→ Problem to work on
Give the entries in the stretch from the line containing "collector number: JET 561" through the line containing "county / district: Delta" again, switching "elevation (m)" to "altitude (m)" and leaving everything else unchanged.
***** Data in this exercise
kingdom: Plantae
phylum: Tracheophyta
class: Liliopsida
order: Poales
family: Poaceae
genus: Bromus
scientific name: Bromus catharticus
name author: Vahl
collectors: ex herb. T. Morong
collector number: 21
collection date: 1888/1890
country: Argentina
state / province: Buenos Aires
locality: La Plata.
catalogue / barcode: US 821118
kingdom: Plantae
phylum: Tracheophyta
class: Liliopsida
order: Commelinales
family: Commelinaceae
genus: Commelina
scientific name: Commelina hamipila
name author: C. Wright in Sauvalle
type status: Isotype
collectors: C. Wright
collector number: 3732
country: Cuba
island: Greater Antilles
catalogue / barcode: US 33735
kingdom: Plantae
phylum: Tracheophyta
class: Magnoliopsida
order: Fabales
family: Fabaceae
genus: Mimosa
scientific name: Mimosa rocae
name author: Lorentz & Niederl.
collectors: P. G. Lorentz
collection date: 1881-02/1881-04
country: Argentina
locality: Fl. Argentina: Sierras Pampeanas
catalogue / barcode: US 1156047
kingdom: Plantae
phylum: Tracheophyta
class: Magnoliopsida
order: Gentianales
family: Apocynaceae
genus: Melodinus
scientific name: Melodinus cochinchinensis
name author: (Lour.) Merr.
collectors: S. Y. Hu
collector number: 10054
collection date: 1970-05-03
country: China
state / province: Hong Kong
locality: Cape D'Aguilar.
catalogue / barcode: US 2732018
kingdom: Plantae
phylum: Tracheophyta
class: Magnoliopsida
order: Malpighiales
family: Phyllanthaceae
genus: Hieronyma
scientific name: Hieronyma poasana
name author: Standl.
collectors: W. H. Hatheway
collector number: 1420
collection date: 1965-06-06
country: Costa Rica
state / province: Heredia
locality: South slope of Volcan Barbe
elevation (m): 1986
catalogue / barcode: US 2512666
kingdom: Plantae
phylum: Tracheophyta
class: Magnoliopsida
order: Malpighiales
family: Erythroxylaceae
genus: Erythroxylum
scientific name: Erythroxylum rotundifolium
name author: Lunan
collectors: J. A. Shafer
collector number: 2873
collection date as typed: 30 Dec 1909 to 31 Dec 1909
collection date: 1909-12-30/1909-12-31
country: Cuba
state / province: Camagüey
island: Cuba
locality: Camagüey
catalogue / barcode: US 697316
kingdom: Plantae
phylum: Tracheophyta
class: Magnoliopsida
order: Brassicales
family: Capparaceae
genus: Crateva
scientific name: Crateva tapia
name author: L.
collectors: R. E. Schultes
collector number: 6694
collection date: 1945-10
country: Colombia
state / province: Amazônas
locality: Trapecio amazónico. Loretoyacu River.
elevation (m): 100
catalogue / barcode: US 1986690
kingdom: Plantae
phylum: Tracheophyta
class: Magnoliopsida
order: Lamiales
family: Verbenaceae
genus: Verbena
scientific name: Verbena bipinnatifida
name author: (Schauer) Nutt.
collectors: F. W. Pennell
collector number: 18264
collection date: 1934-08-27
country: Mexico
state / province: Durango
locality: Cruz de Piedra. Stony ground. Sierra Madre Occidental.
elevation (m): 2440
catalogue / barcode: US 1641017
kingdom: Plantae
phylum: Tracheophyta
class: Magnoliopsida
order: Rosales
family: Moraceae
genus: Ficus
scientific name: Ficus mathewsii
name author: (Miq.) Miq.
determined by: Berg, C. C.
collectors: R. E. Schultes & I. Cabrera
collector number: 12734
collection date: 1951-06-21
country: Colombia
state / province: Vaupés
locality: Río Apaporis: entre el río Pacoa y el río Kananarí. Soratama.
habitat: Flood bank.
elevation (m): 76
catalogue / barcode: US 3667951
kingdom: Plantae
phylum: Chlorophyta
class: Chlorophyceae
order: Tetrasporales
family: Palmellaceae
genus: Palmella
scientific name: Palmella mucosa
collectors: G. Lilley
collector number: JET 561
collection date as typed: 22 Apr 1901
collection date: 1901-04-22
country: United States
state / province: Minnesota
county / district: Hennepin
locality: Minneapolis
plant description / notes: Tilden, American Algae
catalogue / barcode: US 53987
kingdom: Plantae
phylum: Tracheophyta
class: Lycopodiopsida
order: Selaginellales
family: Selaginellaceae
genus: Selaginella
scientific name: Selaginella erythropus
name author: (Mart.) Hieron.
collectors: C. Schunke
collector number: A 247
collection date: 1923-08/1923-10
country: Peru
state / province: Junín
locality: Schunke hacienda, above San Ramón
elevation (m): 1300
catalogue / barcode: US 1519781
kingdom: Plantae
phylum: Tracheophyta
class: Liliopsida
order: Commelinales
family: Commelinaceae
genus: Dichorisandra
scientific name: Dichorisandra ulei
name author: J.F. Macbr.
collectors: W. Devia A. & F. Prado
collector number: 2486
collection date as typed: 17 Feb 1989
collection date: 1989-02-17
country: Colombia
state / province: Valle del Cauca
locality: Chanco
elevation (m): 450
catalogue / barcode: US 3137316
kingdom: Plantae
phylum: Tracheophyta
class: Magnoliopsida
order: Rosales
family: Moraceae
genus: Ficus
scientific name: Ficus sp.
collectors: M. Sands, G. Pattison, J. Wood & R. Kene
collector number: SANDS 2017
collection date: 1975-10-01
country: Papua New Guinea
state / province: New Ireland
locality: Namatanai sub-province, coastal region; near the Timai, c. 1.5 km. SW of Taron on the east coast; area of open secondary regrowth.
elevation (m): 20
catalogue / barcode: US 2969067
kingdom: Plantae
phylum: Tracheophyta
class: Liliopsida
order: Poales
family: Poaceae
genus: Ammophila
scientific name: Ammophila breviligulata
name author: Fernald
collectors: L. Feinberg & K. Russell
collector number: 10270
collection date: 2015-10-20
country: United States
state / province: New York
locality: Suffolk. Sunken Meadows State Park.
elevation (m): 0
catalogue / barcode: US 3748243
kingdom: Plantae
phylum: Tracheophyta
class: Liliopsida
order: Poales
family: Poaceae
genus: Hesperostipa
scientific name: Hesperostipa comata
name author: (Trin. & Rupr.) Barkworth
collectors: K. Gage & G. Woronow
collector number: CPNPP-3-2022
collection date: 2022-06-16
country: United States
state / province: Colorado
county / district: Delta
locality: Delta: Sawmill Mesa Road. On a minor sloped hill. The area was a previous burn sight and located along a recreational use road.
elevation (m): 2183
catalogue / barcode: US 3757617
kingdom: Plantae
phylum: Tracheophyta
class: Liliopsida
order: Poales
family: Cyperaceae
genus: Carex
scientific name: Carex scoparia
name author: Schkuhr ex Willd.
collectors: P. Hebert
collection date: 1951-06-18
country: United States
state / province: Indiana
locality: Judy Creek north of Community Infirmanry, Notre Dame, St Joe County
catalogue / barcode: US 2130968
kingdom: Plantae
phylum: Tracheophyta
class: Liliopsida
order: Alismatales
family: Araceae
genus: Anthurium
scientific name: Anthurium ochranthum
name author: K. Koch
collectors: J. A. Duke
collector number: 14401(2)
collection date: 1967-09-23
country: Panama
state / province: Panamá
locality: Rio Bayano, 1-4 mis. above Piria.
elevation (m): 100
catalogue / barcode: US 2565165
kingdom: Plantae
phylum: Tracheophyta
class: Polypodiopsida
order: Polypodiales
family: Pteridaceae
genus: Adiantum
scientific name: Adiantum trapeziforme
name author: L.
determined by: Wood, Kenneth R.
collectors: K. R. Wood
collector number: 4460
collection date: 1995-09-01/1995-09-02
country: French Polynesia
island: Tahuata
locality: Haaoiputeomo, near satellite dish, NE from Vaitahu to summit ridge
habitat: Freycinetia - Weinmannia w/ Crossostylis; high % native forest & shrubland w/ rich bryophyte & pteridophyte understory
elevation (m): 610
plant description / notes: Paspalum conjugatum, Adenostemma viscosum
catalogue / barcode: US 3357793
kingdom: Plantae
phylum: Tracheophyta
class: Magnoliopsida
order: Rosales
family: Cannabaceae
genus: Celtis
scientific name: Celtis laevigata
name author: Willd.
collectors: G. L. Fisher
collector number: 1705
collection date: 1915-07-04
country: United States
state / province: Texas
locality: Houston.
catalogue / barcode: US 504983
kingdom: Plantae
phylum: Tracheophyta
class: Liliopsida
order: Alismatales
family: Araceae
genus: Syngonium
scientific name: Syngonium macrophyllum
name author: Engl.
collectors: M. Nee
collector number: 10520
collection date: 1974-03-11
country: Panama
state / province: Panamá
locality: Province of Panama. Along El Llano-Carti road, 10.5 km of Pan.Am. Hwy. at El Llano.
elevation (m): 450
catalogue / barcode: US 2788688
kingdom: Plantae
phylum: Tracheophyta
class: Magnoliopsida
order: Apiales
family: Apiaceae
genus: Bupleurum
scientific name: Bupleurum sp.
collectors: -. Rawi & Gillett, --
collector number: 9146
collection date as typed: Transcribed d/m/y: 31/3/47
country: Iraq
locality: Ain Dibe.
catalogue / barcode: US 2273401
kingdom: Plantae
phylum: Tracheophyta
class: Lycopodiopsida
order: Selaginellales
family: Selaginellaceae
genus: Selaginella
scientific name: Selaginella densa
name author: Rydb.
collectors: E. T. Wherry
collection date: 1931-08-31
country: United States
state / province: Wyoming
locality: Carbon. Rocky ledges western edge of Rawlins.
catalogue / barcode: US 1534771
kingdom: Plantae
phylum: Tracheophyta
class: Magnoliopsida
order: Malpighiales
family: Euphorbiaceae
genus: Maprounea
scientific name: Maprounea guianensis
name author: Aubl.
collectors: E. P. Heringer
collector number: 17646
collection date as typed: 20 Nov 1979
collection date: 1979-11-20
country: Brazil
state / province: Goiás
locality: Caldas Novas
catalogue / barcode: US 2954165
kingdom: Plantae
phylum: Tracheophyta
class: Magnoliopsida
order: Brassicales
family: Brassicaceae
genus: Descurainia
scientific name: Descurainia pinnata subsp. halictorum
**********
→ Response
collector number: JET 561
collection date as typed: 22 Apr 1901
collection date: 1901-04-22
country: United States
state / province: Minnesota
county / district: Hennepin
locality: Minneapolis
plant description / notes: Tilden, American Algae
catalogue / barcode: US 53987
kingdom: Plantae
phylum: Tracheophyta
class: Lycopodiopsida
order: Selaginellales
family: Selaginellaceae
genus: Selaginella
scientific name: Selaginella erythropus
name author: (Mart.) Hieron.
collectors: C. Schunke
collector number: A 247
collection date: 1923-08/1923-10
country: Peru
state / province: Junín
locality: Schunke hacienda, above San Ramón
altitude (m): 1300
catalogue / barcode: US 1519781
kingdom: Plantae
phylum: Tracheophyta
class: Liliopsida
order: Commelinales
family: Commelinaceae
genus: Dichorisandra
scientific name: Dichorisandra ulei
name author: J.F. Macbr.
collectors: W. Devia A. & F. Prado
collector number: 2486
collection date as typed: 17 Feb 1989
collection date: 1989-02-17
country: Colombia
state / province: Valle del Cauca
locality: Chanco
altitude (m): 450
catalogue / barcode: US 3137316
kingdom: Plantae
phylum: Tracheophyta
class: Magnoliopsida
order: Rosales
family: Moraceae
genus: Ficus
scientific name: Ficus sp.
collectors: M. Sands, G. Pattison, J. Wood & R. Kene
collector number: SANDS 2017
collection date: 1975-10-01
country: Papua New Guinea
state / province: New Ireland
locality: Namatanai sub-province, coastal region; near the Timai, c. 1.5 km. SW of Taron on the east coast; area of open secondary regrowth.
altitude (m): 20
catalogue / barcode: US 2969067
kingdom: Plantae
phylum: Tracheophyta
class: Liliopsida
order: Poales
family: Poaceae
genus: Ammophila
scientific name: Ammophila breviligulata
name author: Fernald
collectors: L. Feinberg & K. Russell
collector number: 10270
collection date: 2015-10-20
country: United States
state / province: New York
locality: Suffolk. Sunken Meadows State Park.
altitude (m): 0
catalogue / barcode: US 3748243
kingdom: Plantae
phylum: Tracheophyta
class: Liliopsida
order: Poales
family: Poaceae
genus: Hesperostipa
scientific name: Hesperostipa comata
name author: (Trin. & Rupr.) Barkworth
collectors: K. Gage & G. Woronow
collector number: CPNPP-3-2022
collection date: 2022-06-16
country: United States
state / province: Colorado
county / district: Delta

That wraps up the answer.